There are many reasons it simply makes sense for you to send documents using a courier. For one reason, some documents still can’t be sent digitally — such as when you typically have physical signatures or they need to be physically delivered to a specific person in a strict time window. You know your business best, and you’ll naturally know when and why it makes sense for you to send documents to those important recipients.
Or, you may find that when it’s actually less expensive for you to send a hard file with a courier, that it just makes more sense to send those documents the way your send them all. There’s comfort in this method, even if only psychologically.
The Future and Trends of Legal Document Courier Services
Recent trends in the legal document delivery business cut across technological advances as well as the evolving landscape of legal requirements. On the tech front, with more and more legal documents being prepared digitally to begin with, it is no surprise that the trend continues for couriers to be able to accept more electronic documents in electronic formats.
With closings rapidly moving to the cloud, investors and other parties can electronically sign and notarize documents for transactions performed entirely online. That requires the courier to not only receive the documents but also return original documents when required.
Forward-thinking courier companies, of course, understand that to have all of these systems work together efficiently to handle the management of a legal document in its multiple versions at different times in various formats, knowledge of the file types and systems is imperative . In addition, courier companies have to be more knowledgeable about things like mandatory filing fees and related rules in order to become a true partner to its legal clients.

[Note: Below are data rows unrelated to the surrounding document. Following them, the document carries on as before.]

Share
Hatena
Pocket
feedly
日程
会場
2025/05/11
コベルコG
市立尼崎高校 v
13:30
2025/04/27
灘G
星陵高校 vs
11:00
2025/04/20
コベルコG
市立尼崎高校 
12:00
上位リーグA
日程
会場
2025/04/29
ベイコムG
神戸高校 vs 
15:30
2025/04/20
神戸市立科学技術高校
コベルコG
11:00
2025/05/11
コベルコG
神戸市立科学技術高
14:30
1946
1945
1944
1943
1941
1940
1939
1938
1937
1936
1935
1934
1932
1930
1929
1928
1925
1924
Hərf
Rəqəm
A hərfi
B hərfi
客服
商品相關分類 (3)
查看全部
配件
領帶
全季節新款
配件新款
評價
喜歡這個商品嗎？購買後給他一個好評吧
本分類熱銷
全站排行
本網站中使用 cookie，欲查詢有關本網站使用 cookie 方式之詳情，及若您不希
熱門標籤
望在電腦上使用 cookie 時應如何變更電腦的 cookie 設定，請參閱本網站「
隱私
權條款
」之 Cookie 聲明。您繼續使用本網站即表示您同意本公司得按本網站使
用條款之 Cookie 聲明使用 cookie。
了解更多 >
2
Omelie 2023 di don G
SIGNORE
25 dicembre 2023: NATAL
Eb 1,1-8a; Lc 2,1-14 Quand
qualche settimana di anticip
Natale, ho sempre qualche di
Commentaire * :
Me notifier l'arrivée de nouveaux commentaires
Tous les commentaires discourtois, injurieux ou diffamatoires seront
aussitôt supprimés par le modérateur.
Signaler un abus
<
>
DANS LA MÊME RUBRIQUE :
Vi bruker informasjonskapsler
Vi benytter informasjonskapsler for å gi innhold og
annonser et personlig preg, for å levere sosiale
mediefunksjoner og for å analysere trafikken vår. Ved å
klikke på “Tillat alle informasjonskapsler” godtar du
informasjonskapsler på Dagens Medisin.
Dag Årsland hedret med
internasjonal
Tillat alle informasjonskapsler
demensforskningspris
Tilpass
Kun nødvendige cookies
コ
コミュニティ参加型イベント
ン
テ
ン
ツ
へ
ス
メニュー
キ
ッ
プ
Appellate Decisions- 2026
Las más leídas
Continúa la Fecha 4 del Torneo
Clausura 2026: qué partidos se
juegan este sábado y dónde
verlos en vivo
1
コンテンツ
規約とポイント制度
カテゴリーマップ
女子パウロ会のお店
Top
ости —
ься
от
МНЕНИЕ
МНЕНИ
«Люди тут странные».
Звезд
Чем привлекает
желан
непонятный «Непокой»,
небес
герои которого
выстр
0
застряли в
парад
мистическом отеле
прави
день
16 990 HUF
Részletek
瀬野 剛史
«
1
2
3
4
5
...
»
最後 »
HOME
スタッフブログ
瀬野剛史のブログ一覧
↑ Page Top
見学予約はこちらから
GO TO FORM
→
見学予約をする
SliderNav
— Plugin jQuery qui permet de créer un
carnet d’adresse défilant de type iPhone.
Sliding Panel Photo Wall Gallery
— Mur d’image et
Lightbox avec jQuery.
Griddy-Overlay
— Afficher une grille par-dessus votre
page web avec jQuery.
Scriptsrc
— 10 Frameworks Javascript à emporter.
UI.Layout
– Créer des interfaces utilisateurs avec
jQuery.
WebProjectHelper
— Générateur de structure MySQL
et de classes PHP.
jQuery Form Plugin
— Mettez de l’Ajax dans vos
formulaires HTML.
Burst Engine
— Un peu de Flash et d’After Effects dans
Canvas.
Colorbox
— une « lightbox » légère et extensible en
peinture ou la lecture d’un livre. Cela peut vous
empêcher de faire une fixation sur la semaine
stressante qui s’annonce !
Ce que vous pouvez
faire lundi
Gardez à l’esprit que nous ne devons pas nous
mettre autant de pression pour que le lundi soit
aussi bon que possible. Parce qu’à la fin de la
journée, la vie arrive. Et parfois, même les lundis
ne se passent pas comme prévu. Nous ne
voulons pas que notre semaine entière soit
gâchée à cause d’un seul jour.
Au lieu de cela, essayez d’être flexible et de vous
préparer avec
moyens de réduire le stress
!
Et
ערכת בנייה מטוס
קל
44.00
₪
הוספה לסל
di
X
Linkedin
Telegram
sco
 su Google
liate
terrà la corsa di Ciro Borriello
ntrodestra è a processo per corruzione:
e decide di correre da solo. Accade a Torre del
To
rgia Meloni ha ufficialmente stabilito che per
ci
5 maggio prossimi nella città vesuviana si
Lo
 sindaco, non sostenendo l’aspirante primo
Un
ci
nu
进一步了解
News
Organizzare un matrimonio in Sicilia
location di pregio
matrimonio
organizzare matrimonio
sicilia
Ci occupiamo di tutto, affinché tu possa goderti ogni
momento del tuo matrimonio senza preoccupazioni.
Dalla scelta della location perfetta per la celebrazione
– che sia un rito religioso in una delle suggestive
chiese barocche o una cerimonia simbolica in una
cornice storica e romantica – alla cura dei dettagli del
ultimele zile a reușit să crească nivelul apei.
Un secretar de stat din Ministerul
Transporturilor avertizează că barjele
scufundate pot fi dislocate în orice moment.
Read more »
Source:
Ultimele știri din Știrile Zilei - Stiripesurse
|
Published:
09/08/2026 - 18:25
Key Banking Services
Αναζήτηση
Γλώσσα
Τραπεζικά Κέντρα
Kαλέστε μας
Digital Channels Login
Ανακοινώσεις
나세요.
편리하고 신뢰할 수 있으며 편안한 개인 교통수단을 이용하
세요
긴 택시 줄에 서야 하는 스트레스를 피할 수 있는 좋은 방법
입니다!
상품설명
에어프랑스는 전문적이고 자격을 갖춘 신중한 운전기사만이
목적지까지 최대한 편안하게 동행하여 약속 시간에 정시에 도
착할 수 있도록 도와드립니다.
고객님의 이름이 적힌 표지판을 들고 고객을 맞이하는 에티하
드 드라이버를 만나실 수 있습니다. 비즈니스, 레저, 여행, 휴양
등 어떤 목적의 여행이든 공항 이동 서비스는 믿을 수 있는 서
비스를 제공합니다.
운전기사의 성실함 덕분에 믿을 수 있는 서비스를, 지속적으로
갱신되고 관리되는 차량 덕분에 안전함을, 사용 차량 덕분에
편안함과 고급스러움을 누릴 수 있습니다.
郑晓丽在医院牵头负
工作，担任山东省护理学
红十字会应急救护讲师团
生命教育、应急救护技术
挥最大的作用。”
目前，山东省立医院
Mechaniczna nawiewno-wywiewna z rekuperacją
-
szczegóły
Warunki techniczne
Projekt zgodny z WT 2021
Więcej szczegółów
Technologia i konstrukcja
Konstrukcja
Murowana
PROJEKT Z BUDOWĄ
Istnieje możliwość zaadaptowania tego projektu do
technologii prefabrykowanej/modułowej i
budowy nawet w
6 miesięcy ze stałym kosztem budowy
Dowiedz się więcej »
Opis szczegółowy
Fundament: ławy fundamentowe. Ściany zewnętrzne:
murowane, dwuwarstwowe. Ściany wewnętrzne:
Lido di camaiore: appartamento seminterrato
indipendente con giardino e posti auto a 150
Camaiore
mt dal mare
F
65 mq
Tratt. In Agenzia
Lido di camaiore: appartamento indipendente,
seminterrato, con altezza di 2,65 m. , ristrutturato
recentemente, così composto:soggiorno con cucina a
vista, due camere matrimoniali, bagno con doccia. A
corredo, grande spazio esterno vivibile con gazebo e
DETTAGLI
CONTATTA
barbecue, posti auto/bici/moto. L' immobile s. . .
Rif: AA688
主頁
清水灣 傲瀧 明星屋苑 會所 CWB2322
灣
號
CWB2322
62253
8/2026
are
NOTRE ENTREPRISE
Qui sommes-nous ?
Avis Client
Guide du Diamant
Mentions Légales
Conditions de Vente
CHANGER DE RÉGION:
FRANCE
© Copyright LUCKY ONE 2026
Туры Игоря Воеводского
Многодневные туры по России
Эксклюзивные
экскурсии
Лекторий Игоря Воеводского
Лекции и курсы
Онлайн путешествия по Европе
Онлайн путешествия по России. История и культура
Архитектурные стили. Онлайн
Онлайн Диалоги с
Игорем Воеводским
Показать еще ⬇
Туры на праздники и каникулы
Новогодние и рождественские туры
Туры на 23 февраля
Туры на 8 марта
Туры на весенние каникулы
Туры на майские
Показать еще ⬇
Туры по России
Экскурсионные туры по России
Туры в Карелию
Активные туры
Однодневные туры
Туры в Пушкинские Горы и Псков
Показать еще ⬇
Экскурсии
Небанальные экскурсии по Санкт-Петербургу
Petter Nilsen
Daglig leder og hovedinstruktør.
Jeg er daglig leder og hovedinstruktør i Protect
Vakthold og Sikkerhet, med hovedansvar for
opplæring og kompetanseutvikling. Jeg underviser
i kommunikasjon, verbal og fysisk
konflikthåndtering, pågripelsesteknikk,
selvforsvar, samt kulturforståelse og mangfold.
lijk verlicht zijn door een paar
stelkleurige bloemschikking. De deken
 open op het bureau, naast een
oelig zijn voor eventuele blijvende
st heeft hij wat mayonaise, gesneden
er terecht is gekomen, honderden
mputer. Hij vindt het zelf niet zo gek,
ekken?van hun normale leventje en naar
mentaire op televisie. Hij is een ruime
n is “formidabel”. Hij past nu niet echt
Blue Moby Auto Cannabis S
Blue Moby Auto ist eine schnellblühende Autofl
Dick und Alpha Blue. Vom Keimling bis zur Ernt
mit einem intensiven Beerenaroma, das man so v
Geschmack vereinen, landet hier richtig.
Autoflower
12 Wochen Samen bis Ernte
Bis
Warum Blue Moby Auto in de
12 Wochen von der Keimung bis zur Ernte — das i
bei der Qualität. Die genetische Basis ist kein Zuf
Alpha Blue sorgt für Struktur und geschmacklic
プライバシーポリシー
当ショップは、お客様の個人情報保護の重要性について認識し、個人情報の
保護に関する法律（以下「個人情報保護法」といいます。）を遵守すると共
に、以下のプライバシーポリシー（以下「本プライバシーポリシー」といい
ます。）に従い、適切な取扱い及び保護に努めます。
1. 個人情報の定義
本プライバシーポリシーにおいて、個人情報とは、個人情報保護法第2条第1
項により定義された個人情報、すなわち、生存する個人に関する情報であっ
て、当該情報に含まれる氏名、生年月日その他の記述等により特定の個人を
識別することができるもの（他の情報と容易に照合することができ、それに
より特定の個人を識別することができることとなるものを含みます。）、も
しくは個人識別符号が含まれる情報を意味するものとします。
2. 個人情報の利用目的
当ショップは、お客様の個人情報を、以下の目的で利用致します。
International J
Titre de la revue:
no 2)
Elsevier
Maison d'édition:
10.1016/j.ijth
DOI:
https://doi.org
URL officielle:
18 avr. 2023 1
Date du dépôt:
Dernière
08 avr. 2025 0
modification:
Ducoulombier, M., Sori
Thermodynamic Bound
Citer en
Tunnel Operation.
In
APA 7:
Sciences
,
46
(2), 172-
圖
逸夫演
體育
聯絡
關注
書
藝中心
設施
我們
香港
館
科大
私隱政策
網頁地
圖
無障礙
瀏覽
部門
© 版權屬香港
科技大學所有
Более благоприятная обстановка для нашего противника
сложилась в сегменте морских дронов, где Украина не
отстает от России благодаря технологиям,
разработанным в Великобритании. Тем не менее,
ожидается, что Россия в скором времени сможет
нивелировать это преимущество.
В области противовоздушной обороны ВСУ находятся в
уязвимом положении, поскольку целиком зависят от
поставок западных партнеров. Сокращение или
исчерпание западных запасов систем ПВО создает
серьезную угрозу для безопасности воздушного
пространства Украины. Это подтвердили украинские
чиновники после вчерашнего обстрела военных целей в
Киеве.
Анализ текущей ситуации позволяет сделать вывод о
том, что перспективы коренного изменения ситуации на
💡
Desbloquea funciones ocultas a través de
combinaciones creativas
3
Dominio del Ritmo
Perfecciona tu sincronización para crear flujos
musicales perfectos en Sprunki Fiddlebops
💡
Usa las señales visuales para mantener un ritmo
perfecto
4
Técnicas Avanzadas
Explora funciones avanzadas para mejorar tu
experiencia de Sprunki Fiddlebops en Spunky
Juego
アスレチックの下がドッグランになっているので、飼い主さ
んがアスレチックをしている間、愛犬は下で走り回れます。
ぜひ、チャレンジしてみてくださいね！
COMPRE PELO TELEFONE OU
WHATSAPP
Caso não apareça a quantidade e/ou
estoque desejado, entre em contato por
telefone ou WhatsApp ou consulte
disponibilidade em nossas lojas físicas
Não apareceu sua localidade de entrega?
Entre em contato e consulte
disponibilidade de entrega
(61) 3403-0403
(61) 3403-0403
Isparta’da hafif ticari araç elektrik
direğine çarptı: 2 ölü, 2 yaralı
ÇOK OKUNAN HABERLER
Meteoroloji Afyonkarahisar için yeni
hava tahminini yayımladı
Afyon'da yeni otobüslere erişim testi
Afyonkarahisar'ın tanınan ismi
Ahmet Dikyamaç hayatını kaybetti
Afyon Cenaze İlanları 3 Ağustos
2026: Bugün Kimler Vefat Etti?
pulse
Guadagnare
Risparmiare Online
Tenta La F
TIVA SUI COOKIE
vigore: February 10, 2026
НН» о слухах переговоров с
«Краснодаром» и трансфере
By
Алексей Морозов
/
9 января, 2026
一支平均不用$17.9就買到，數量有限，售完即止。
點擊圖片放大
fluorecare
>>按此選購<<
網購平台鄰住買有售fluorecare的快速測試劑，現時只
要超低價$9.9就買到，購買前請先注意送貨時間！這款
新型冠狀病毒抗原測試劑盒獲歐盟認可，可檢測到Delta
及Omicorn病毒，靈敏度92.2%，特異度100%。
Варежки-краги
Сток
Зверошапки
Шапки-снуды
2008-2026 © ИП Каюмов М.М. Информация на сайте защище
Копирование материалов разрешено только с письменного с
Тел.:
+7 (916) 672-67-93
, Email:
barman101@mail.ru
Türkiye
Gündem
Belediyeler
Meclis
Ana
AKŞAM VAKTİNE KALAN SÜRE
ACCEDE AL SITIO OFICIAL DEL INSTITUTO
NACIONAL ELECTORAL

Add to this that the courthouse technology is evolving to allow for e-filing as well, and you can see why having an experienced and trusted courier service on your side becomes critical.
Another trend involves the increasing requirements for security certifications. While that touches upon many issues, including hiring practices and compliance with federal regulations, it is an overall trend that is quickly becoming the standard of practice in the industry. Companies such as EPIQ Court Review are bringing order to the certification process through certification standards, which have been accepted by 50 jurisdictions. As the new norm goes into effect in 2014, issuers of the EPIQ certification will issue certifications for qualifying courier services based these new standards.